Zwar gesteht das Arbeitsgericht Berlin zu, dass die Zeiterfassung mittels Fingerprint einem legitimen Ziel dienen könne, nämlich zu verhindern, dass Mitarbeiter für Kollegen „mitstempeln“ und hierdurch Arbeitszeitbetrug begehen. Das Gericht stellte jedoch fest, dass das System mit biometrischen Daten arbeite. Gemäß Artikel 9 Abs. 1 DSGVO ist die Verarbeitung biometrischer Daten jedoch grundsätzlich verboten. Ein arbeitsrechtlich relevanter Erlaubnistatbestand, wie die „Erforderlichkeit“, „freiwillige Einwilligung“ und „Kollektivvereinbarung“ lag jedoch laut Arbeitsgericht Berlin nicht vor. Einwilligung und Kollektivvereinbarung schieden nach dem Sachverhalt aus. Im Hinblick auf die Erforderlichkeit führte das Arbeitsgericht eine dreistufige Prüfung durch:

  1. Das biometrische Verfahren müsse geeignet sein Zwecke des Beschäftigungsverhältnisses zu fördern,
  2. es dürfe kein anderes, gleich wirksames und das Persönlichkeitsrecht weniger beeinträchtigendes Mittel existieren und
  3. es sei eine umfassende Abwägung der Interessen beider Seiten durchzuführen.

Bei der Abwägung der Interessen kommt das Arbeitsgericht Berlin zu dem Ergebnis, dass der vereinzelte Missbrauch von Zeiterfassungssystemen durch Falscheintragungen oder das „Mitstempeln“ durch Kollegen den massiven Eingriff in die Rechte des Betroffenen nicht rechtfertigen könne. Insbesondere würde sich doch die Mehrheit der Arbeitnehmer rechtstreu verhalten und das Unternehmen hätte auch keine Missbrauchsfälle in erheblichem Umfang vorgetragen, die eine Verwendung des Fingerabdruck-Systems erfordern würden. Daher überwögen im Ergebnis die Interessen des Arbeitnehmers diejenigen des Unternehmens an der Durchführung der Zeiterfassung mittels Fingerprint.

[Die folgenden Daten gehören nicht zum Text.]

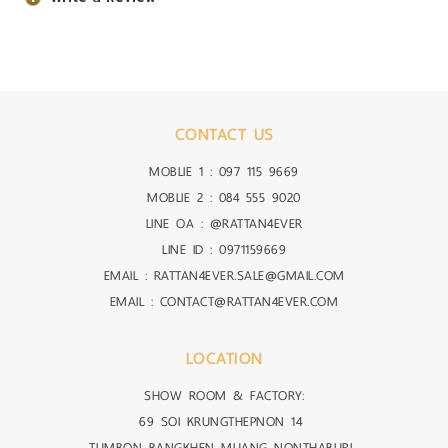
CONTACT US
MOBLIE 1 :
097 115 9669
MOBLIE 2 :
084 555 9020
LINE OA :
@RATTAN4EVER
LINE ID :
0971159669
EMAIL : RATTAN4EVER.SALE@GMAIL.COM
EMAIL : CONTACT@RATTAN4EVER.COM
LOCATION
SHOW ROOM & FACTORY:
69 SOI KRUNGTHEPNON 14
TUMBON BANGKHEN MUANG NONTHABURI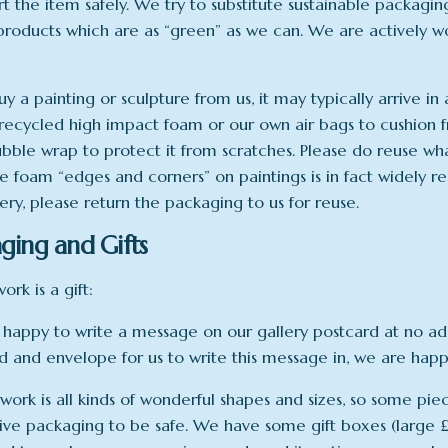
rt the item safely. We try to substitute sustainable packagi
 products which are as “green” as we can. We are actively w
uy a painting or sculpture from us, it may typically arrive i
recycled high impact foam or our own air bags to cushion f
ubble wrap to protect it from scratches. Please do reuse wh
e foam “edges and corners” on paintings is in fact widely rec
lery, please return the packaging to us for reuse.
ging and Gifts
work is a gift:
happy to write a message on our gallery postcard at no addi
rd and envelope for us to write this message in, we are happy
work is all kinds of wonderful shapes and sizes, so some pie
ive packaging to be safe. We have some gift boxes (large £9 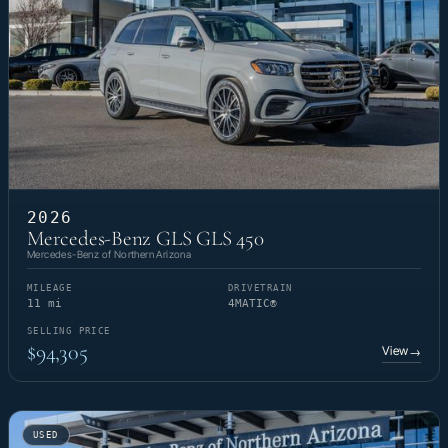
2026
Mercedes-Benz GLS GLS 450
Mercedes-Benz of Northern Arizona
MILEAGE
DRIVETRAIN
11 mi
4MATIC®
SELLING PRICE
$94,305
View
→
USED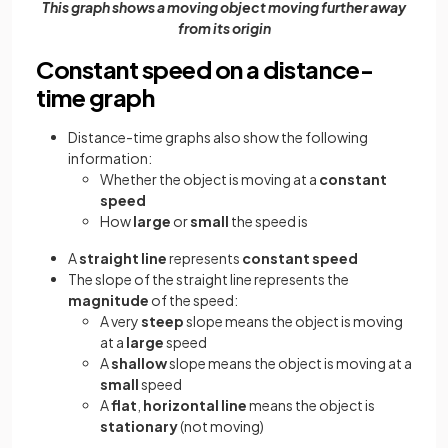
This graph shows a moving object moving further away
from its origin
Constant speed on a distance-
time graph
Distance-time graphs also show the following
information:
Whether the object is moving at a
constant
speed
How
large
or
small
the speed is
A
straight line
represents
constant speed
The slope of the straight line represents the
magnitude
of the speed:
A very
steep
slope means the object is moving
at a
large
speed
A
shallow
slope means the object is moving at a
small
speed
A
flat
,
horizontal
line
means the object is
stationary
(not moving)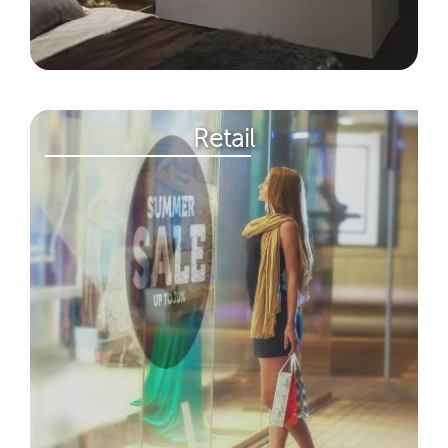
Retail​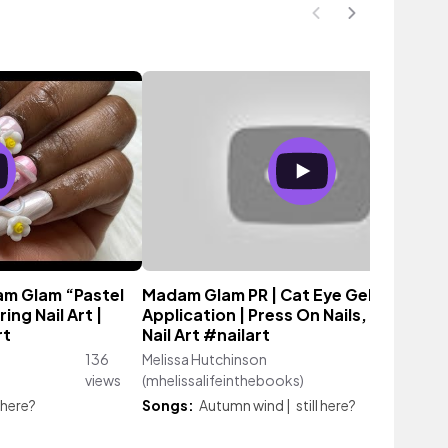
m Glam “Pastel
Madam Glam PR | Cat Eye Gel Polish
ing Nail Art |
Application | Press On Nails, Polygel 3
rt
Nail Art #nailart
136
Melissa Hutchinson
49
views
(mhelissalifeinthebooks)
views
l here?
Songs:
Autumn wind
|
still here?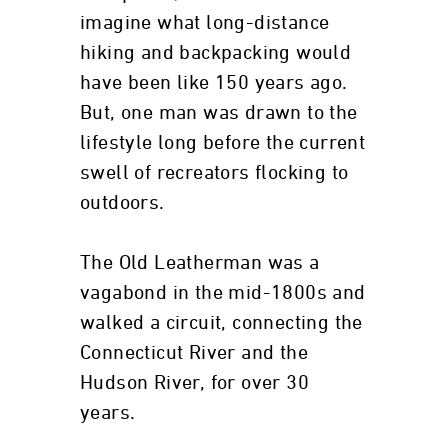
imagine what long-distance
hiking and backpacking would
have been like 150 years ago.
But, one man was drawn to the
lifestyle long before the current
swell of recreators flocking to
outdoors.
The Old Leatherman was a
vagabond in the mid-1800s and
walked a circuit, connecting the
Connecticut River and the
Hudson River, for over 30
years.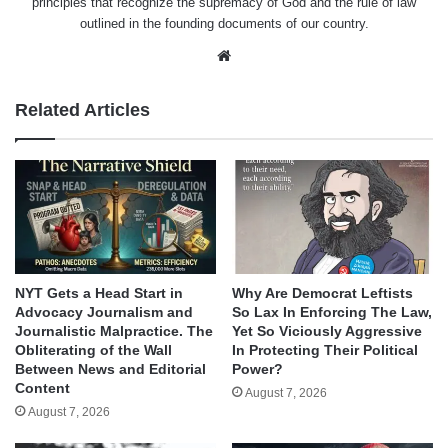
principles that recognize the supremacy of God and the rule of law
outlined in the founding documents of our country.
Website
Related Articles
NYT Gets a Head Start in
Why Are Democrat Leftists
Advocacy Journalism and
So Lax In Enforcing The Law,
Journalistic Malpractice. The
Yet So Viciously Aggressive
Obliterating of the Wall
In Protecting Their Political
Between News and Editorial
Power?
Content
August 7, 2026
August 7, 2026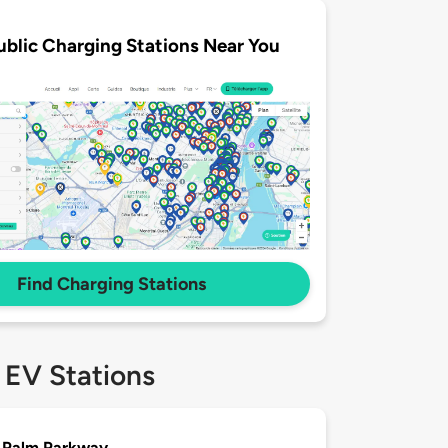
ublic Charging Stations Near You
Find Charging Stations
 EV Stations
 Palm Parkway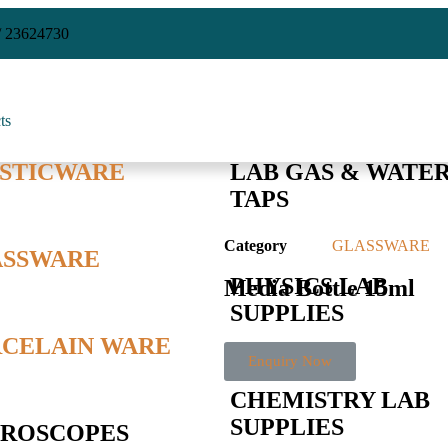
/ 23624730
ts
STICWARE
LAB GAS & WATE
TAPS
Category
GLASSWARE
ASSWARE
PHYSICS LAB
Media Bottle 15ml
SUPPLIES
CELAIN WARE
Enquiry Now
CHEMISTRY LAB
SUPPLIES
ROSCOPES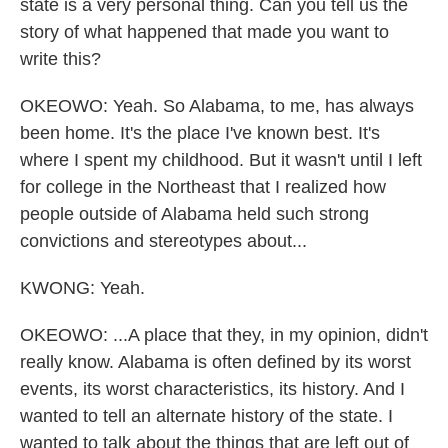
state is a very personal thing. Can you tell us the
story of what happened that made you want to
write this?
OKEOWO: Yeah. So Alabama, to me, has always
been home. It's the place I've known best. It's
where I spent my childhood. But it wasn't until I left
for college in the Northeast that I realized how
people outside of Alabama held such strong
convictions and stereotypes about...
KWONG: Yeah.
OKEOWO: ...A place that they, in my opinion, didn't
really know. Alabama is often defined by its worst
events, its worst characteristics, its history. And I
wanted to tell an alternate history of the state. I
wanted to talk about the things that are left out of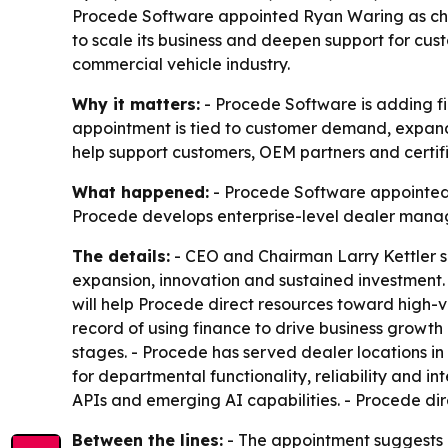
Procede Software appointed Ryan Waring as chie
to scale its business and deepen support for cu
commercial vehicle industry.
Why it matters:
- Procede Software is adding fin
appointment is tied to customer demand, expande
help support customers, OEM partners and certifi
What happened:
- Procede Software appointed R
Procede develops enterprise-level dealer manage
The details:
- CEO and Chairman Larry Kettler sai
expansion, innovation and sustained investment.
will help Procede direct resources toward high-v
record of using finance to drive business growth
stages. - Procede has served dealer locations in
for departmental functionality, reliability and 
APIs and emerging AI capabilities. - Procede di
Between the lines:
- The appointment suggests P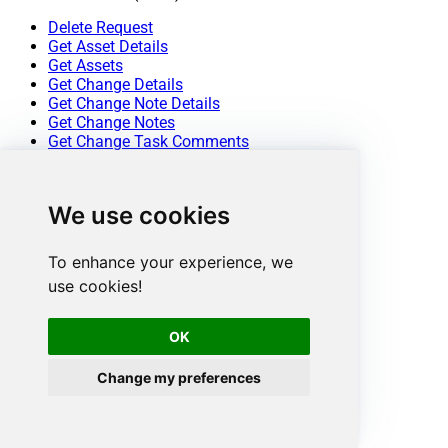
Delete Request
Get Asset Details
Get Assets
Get Change Details
Get Change Note Details
Get Change Notes
Get Change Task Comments
Get Change Task Details
Get Change Task Worklog Details
Get Change Task Worklogs
We use cookies
Get Change Tasks
Get Change Worklog Details
Get Change Worklogs
To enhance your experience, we
Get Changes
use cookies!
Get Contract Details
Get Contracts
Get Problem Details
OK
Get Problem Note Details
Get Problem Notes
Change my preferences
Get Problem Task Comment Details
Get Problem Task Comments
Get Problem Task Details
Get Problem Task Worklog Details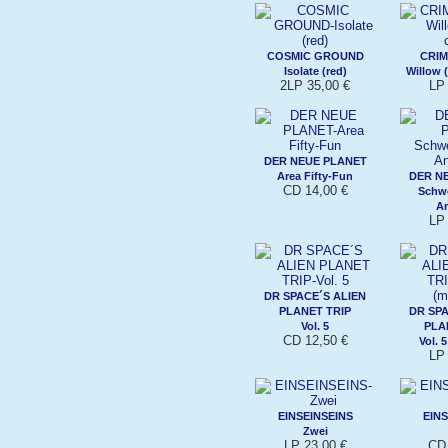
COSMIC GROUND
CRI
Isolate (red)
Willow (
2LP 35,00 €
LP 
DER NEUE PLANET
Area Fifty-Fun
DER N
CD 14,00 €
Schwe
An
LP 
DR SPACE´S ALIEN
PLANET TRIP
DR SPA
Vol. 5
PLA
CD 12,50 €
Vol. 
LP 
EINSEINSEINS
EINS
Zwei
LP 23,00 €
CD 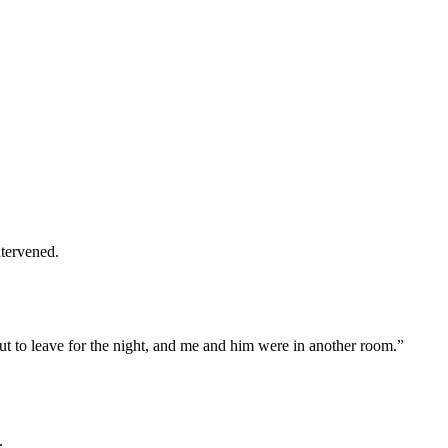
ntervened.
t to leave for the night, and me and him were in another room.”
.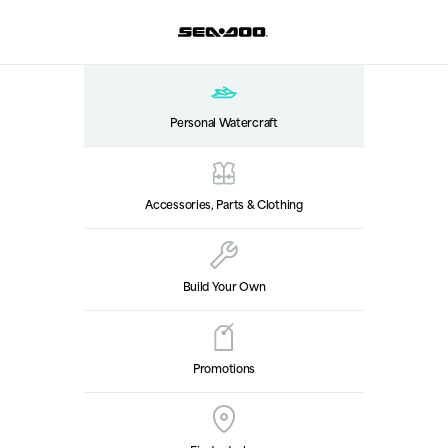
Personal Watercraft
Accessories, Parts & Clothing
Build Your Own
Promotions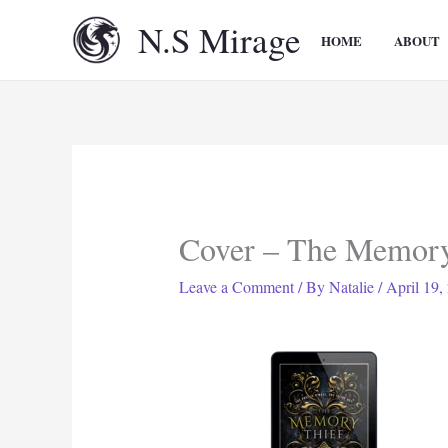
Skip
N.S Mirage
to
HOME
ABOUT
content
Cover – The Memory
Leave a Comment
/ By
Natalie
/
April 19,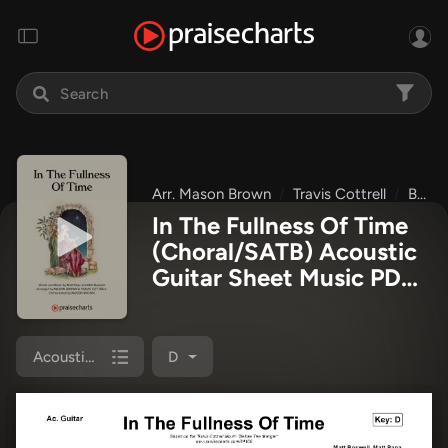
Arr. Mason Brown
Travis Cottrell
Before The Manger
In The Fullness Of Time
(Choral/SATB) Acoustic
Guitar Sheet Music PDF
(Travis Cottrell / Arr.
Mason Brown)
Acoustic Guitar
D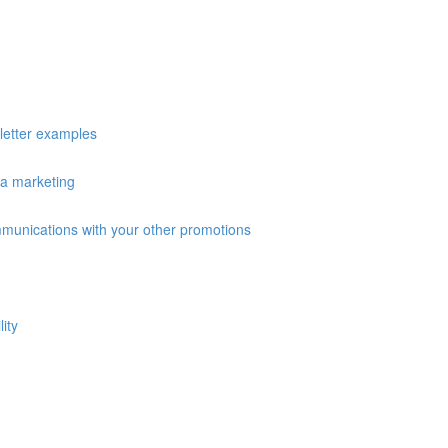
sletter examples
ia marketing
ommunications with your other promotions
ity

Konsequenzen für die Praxis

Das Urteil des Arbeitsgerichts Berlin zeigt, welche Auswirkungen datenschutzrechtliche Vorgaben haben können. Sollte es bei dieser Entscheidung bleiben, wird das Unternehmen das System vermutlich austauschen müssen. Um Fehlinvestitionen zu vermeiden, sollten Arbeitgeber daher vor Einführung eines (neuen) Zeiterfassungssystems die Rechtslage genau prüfen und vor der Entscheidung für ein bestimmtes System gegebenenfalls anwaltlichen Rat einholen. Hier bestehen erhebliche Unterschiede zwischen den angebotenen Zeiterfassungssystemen – nicht nur in datenschutzrechtlicher Hinsicht. Auch die unternehmerischen Bedürfnisse bei der Zeiterfassung variieren von Unternehmen zu Unternehmen.

Die auch vom Arbeitsgericht Berlin angesprochene Einwilligung des Mitarbeiters würde im Übrigen keine taugliche Grundlage für die Einführung eines solchen Zeiterfassungssystems darstellen, da die Einwilligung im Rahmen des Arbeitsverhältnisses nur in Ausnahmefällen „freiwillig“ im Sinne der Rechtsprechung sein wird und zum anderen jederzeit widerruflich ist.